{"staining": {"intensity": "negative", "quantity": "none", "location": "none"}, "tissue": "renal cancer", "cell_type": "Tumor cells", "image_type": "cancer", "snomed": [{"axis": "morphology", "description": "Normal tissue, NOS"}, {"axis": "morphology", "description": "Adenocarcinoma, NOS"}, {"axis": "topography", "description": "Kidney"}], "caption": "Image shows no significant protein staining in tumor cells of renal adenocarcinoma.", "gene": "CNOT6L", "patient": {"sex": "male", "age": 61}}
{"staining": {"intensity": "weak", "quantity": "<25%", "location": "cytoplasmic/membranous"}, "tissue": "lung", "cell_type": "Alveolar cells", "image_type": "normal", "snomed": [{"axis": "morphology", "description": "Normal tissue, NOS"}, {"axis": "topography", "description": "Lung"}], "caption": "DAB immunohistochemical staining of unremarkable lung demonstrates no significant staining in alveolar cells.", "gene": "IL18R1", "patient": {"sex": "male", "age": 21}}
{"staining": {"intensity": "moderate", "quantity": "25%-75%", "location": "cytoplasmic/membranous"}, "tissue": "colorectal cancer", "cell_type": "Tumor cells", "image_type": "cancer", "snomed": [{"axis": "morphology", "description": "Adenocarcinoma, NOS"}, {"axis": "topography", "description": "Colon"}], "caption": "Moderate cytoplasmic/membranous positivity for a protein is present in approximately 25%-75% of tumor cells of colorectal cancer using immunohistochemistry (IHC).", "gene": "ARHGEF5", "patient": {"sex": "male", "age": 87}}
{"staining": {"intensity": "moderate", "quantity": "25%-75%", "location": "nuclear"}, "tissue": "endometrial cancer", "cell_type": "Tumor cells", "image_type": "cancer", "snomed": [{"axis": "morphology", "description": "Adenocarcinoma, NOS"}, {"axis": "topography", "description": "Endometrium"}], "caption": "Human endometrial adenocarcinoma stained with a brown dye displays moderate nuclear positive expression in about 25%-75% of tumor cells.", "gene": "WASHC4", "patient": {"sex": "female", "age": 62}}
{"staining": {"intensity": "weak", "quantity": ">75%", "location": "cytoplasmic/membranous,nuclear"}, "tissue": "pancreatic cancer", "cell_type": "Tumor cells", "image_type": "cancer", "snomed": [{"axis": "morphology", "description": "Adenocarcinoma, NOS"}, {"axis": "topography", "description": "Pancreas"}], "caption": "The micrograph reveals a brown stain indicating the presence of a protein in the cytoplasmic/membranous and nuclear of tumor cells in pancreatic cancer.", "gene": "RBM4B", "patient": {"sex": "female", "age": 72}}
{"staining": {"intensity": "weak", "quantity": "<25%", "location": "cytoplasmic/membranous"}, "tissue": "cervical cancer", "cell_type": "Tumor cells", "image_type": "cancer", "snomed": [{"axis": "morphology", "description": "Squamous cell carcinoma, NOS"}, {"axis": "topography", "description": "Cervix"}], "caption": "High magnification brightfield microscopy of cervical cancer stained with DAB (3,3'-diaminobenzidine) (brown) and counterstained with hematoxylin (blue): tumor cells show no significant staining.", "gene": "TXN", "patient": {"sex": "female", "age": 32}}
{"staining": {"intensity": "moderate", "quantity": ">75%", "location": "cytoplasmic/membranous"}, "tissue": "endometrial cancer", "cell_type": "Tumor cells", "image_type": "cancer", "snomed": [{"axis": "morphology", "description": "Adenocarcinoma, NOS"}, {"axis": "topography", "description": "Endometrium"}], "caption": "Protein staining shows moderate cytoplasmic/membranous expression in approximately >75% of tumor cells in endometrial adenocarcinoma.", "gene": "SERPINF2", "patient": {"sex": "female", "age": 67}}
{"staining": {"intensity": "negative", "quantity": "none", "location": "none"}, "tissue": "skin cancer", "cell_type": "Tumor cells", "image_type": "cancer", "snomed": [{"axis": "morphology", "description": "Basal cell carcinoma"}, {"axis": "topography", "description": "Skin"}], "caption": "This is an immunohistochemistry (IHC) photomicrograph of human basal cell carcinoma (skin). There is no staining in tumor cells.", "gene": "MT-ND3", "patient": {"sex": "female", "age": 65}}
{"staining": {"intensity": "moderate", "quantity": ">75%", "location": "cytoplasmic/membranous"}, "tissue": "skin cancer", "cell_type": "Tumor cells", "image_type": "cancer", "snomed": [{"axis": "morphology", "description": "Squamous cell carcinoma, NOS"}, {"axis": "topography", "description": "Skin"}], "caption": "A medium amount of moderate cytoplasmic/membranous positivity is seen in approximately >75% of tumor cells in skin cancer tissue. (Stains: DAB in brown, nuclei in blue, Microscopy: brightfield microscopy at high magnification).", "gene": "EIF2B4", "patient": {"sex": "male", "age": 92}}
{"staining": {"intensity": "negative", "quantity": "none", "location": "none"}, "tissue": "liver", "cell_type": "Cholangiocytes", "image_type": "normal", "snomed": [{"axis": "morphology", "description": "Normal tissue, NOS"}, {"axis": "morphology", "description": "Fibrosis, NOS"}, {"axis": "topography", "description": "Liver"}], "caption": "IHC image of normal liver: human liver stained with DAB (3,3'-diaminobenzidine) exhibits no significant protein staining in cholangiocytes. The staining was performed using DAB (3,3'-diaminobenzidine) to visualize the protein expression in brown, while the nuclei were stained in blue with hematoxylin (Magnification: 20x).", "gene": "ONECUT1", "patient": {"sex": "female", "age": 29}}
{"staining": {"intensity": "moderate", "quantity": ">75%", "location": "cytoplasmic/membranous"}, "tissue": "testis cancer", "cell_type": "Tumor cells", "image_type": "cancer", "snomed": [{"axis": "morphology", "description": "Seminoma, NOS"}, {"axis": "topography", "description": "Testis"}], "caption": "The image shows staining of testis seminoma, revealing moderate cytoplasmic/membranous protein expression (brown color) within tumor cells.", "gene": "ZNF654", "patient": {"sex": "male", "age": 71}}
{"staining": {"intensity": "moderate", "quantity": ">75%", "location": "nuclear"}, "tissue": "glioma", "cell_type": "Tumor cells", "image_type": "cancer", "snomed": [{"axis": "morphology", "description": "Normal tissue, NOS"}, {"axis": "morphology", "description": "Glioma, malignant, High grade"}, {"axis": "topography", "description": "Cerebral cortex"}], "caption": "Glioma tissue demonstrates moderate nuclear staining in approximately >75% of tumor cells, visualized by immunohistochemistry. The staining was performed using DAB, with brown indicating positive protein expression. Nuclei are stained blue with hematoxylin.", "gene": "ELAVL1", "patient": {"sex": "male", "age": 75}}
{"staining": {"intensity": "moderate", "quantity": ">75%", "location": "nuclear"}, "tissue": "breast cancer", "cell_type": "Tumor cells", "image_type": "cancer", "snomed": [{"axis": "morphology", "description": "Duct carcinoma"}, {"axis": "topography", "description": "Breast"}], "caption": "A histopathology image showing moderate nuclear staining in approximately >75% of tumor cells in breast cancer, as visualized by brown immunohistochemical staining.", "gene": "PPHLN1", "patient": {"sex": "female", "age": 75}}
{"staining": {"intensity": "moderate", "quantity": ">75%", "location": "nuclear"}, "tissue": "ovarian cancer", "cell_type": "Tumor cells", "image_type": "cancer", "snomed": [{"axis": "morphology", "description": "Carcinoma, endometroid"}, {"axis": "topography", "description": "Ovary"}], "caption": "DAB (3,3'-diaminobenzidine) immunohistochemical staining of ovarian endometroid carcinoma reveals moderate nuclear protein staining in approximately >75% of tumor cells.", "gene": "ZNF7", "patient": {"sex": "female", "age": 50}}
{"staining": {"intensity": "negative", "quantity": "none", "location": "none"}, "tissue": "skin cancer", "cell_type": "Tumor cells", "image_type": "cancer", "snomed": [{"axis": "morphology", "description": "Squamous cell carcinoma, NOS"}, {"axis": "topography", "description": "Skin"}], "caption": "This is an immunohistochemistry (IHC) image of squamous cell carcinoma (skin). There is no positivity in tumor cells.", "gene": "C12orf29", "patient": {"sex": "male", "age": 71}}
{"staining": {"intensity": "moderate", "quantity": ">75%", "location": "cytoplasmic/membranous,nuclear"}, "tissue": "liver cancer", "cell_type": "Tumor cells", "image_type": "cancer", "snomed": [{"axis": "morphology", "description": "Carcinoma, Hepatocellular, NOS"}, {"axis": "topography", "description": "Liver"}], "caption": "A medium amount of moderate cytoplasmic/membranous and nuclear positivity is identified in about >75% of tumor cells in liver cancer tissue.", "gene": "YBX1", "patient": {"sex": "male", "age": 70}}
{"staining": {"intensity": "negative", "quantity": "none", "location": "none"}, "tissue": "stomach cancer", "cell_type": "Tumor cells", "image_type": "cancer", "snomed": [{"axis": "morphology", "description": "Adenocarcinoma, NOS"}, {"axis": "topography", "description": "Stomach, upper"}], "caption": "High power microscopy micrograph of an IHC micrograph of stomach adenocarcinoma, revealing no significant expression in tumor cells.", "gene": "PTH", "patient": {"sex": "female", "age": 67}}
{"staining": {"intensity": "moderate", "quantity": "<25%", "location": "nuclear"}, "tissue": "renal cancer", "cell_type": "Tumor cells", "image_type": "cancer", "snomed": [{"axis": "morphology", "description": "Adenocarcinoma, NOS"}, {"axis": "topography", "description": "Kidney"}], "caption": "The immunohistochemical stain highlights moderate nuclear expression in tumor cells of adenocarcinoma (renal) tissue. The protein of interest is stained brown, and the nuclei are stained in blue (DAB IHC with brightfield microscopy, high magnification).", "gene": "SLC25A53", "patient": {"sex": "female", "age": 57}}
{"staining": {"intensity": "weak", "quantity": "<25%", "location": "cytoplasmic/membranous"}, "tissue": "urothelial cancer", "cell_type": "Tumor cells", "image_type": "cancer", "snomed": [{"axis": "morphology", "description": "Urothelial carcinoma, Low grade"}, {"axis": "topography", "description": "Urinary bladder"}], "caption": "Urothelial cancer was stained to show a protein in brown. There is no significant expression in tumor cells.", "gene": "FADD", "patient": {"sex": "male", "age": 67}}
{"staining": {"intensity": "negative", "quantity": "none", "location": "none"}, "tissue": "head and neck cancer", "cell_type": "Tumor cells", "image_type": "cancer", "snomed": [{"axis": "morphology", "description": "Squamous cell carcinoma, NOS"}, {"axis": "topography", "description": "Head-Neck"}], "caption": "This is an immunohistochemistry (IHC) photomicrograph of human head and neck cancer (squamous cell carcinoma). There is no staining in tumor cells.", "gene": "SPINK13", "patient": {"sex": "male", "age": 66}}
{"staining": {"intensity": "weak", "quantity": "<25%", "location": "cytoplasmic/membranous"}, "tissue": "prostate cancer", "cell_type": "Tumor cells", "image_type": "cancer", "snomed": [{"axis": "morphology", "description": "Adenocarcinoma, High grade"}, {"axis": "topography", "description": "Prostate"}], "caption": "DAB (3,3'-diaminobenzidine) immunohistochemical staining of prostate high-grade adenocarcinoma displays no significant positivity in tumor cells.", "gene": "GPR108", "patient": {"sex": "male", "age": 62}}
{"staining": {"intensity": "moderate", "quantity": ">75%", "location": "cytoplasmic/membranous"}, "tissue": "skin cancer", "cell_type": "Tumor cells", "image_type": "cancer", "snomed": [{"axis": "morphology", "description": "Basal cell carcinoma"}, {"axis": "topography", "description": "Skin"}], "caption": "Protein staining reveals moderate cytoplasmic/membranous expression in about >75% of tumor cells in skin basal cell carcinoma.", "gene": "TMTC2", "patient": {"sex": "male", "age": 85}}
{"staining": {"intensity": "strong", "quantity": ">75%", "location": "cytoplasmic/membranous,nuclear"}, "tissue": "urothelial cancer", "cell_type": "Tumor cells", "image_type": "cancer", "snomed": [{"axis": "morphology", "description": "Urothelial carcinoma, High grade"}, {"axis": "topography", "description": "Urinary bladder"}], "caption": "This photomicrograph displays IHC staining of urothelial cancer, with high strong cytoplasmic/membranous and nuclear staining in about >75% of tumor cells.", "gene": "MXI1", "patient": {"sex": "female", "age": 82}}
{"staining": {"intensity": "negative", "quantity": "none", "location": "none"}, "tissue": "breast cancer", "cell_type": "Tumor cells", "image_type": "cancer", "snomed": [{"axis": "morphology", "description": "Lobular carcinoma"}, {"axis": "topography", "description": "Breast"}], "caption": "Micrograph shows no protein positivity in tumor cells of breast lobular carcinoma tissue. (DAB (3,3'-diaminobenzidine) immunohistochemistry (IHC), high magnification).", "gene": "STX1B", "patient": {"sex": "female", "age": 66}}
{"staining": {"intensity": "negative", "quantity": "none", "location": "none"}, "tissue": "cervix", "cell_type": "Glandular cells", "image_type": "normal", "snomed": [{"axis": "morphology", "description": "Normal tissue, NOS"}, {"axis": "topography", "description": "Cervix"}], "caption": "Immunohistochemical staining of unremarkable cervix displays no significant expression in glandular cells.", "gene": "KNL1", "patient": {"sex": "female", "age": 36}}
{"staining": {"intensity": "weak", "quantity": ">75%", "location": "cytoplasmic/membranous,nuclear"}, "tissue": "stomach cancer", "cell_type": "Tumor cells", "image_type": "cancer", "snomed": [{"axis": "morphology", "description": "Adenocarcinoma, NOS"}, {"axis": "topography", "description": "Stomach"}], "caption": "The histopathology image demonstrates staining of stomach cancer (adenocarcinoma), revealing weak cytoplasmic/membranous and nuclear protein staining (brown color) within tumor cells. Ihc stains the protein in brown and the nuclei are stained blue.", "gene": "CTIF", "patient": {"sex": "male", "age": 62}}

> [Work request]:
Start with the line above that contains "histopathology image showing" and stop after the line that contains "staining of ovarian". Output those lines exactly, and only those.

> [Result]:
{"staining": {"intensity": "moderate", "quantity": ">75%", "location": "nuclear"}, "tissue": "breast cancer", "cell_type": "Tumor cells", "image_type": "cancer", "snomed": [{"axis": "morphology", "description": "Duct carcinoma"}, {"axis": "topography", "description": "Breast"}], "caption": "A histopathology image showing moderate nuclear staining in approximately >75% of tumor cells in breast cancer, as visualized by brown immunohistochemical staining.", "gene": "PPHLN1", "patient": {"sex": "female", "age": 75}}
{"staining": {"intensity": "moderate", "quantity": ">75%", "location": "nuclear"}, "tissue": "ovarian cancer", "cell_type": "Tumor cells", "image_type": "cancer", "snomed": [{"axis": "morphology", "description": "Carcinoma, endometroid"}, {"axis": "topography", "description": "Ovary"}], "caption": "DAB (3,3'-diaminobenzidine) immunohistochemical staining of ovarian endometroid carcinoma reveals moderate nuclear protein staining in approximately >75% of tumor cells.", "gene": "ZNF7", "patient": {"sex": "female", "age": 50}}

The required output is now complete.